Pensando en escribir.

Caminaba por la acera mugrienta y sedienta pensando en escribir cuando una idea posó sobre mi cabeza como cuervo hambriento. Era una de esas ideas inmaterializables, compuesta de células invisibles, que con su carisma, impregna tu cerebro y aviva a las neuronas. Una idea de libertad, de fortaleza. Una idea repleta de ilusión.
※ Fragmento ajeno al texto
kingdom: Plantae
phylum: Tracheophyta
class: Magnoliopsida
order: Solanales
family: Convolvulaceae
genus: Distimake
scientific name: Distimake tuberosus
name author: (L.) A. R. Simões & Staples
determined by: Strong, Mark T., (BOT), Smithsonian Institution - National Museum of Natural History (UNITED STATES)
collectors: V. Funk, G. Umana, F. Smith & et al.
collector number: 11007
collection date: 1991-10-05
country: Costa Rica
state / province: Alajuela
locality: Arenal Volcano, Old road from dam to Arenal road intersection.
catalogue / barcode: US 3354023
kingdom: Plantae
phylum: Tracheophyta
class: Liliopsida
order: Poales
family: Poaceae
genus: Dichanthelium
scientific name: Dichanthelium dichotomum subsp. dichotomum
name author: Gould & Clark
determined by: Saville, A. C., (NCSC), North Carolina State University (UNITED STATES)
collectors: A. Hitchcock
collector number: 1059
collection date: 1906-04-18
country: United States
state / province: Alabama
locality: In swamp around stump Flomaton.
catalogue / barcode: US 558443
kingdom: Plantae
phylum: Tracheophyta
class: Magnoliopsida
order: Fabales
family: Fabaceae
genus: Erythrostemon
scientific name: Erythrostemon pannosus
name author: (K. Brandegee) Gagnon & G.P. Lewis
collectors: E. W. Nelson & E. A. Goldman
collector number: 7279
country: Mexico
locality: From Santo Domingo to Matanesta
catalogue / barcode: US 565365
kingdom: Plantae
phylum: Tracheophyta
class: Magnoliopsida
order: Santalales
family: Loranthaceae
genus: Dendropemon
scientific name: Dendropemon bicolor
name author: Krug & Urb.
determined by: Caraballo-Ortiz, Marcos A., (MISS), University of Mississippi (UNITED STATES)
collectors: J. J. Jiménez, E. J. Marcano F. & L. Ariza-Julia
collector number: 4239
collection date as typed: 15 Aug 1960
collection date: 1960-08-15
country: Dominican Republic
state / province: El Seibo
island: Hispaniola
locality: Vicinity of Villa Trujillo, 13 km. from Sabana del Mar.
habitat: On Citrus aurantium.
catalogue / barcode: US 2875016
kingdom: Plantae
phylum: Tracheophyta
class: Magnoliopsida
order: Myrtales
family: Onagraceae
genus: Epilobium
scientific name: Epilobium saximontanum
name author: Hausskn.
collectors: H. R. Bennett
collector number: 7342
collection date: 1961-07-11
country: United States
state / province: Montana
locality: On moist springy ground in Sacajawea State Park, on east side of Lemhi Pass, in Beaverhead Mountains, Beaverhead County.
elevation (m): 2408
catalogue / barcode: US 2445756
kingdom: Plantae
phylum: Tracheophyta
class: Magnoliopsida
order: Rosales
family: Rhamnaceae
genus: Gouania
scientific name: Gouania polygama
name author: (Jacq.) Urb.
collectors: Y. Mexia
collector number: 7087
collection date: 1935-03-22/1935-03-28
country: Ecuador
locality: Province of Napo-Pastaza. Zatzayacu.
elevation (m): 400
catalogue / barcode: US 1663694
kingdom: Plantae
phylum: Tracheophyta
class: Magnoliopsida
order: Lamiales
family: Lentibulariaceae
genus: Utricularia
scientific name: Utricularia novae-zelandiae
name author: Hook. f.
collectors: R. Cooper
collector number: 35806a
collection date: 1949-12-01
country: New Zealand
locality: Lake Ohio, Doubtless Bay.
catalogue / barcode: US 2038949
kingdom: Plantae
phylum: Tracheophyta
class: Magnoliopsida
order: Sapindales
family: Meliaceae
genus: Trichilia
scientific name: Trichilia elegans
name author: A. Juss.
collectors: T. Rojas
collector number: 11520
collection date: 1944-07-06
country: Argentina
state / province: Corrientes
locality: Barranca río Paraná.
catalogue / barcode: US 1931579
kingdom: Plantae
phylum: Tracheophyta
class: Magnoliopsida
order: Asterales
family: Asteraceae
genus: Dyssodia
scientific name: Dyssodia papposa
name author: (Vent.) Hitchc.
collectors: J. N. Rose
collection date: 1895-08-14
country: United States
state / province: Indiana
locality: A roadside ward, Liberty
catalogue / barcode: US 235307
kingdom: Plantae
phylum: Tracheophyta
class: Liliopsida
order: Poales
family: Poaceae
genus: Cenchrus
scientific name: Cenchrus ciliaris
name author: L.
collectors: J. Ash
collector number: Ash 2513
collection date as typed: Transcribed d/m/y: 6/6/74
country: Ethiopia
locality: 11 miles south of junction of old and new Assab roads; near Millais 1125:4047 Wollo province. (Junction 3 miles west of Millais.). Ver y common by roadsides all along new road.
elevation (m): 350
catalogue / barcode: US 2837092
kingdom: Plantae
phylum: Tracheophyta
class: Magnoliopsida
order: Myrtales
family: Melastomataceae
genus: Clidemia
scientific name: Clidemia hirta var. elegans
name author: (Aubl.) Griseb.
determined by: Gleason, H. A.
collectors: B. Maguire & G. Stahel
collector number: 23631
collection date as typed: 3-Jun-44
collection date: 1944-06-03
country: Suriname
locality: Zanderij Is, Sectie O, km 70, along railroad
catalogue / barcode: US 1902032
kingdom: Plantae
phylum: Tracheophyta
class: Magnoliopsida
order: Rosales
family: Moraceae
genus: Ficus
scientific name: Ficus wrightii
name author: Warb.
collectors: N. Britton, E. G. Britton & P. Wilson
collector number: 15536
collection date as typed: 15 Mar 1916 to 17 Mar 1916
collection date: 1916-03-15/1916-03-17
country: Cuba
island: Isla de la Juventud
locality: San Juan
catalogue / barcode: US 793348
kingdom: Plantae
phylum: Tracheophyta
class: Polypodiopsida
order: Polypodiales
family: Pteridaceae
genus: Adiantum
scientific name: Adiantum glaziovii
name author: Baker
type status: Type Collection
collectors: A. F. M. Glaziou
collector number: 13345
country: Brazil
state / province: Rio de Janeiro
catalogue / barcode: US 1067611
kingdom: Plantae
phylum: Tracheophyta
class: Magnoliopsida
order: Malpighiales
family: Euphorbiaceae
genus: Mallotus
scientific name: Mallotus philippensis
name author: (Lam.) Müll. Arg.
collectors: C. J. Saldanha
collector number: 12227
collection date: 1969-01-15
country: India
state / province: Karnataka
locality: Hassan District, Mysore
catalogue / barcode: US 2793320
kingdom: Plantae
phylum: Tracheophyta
Por un instante comprendí que un mundo nuevo era posible, que las flores podían renacer de las cenizas humanas y florecer en una realidad sin límites. Soñé que los dioses se escondían en sus casas por miedo a ser decapitados a la francesa, que las luces de las posadas se encendían de nuevo de noche y las drogas nos hacían ver el verdadero ser de las personas. El honor, retraído, regresaba de un largo viaje y nos mostraba con sabiduría un nuevo camino a seguir, una nueva forma de entender las relaciones humanas. El amor, atrofiado y dañado, era recogido por la mano ensangrentada del odio y puesto en pie con el fin de reconciliarse con la pasión, la cual, con razón, se había extraviado al liberarse de las cadenas que la apretaban sus lívidas muñecas. La traición se trasvertía y moría, el egoísmo era enterrado en tumbas faraónicas entre brillantes y soledad, el rencor fue aplastado por la empatía en un polémico debate sobre la razón, y la violencia se encariño, de forma casi psicópata, con el arte. Así, en esa idea irrealizable apareció la verdad; en mi cabeza sucia y harapienta una fotografía hizo acto de presencia y sentenció. Personas y más personas se mostraron antes mis ojos y me hicieron ver una verdad cómica e insoportable; solo hay algo irrefutable, y es que los límites y la barbarie son oscuras materias intrínsecas en el ser humano, como lo es su necesidad de superar sus propias definiciones.


Dejemos de ser para recordar, olvidemos para ser.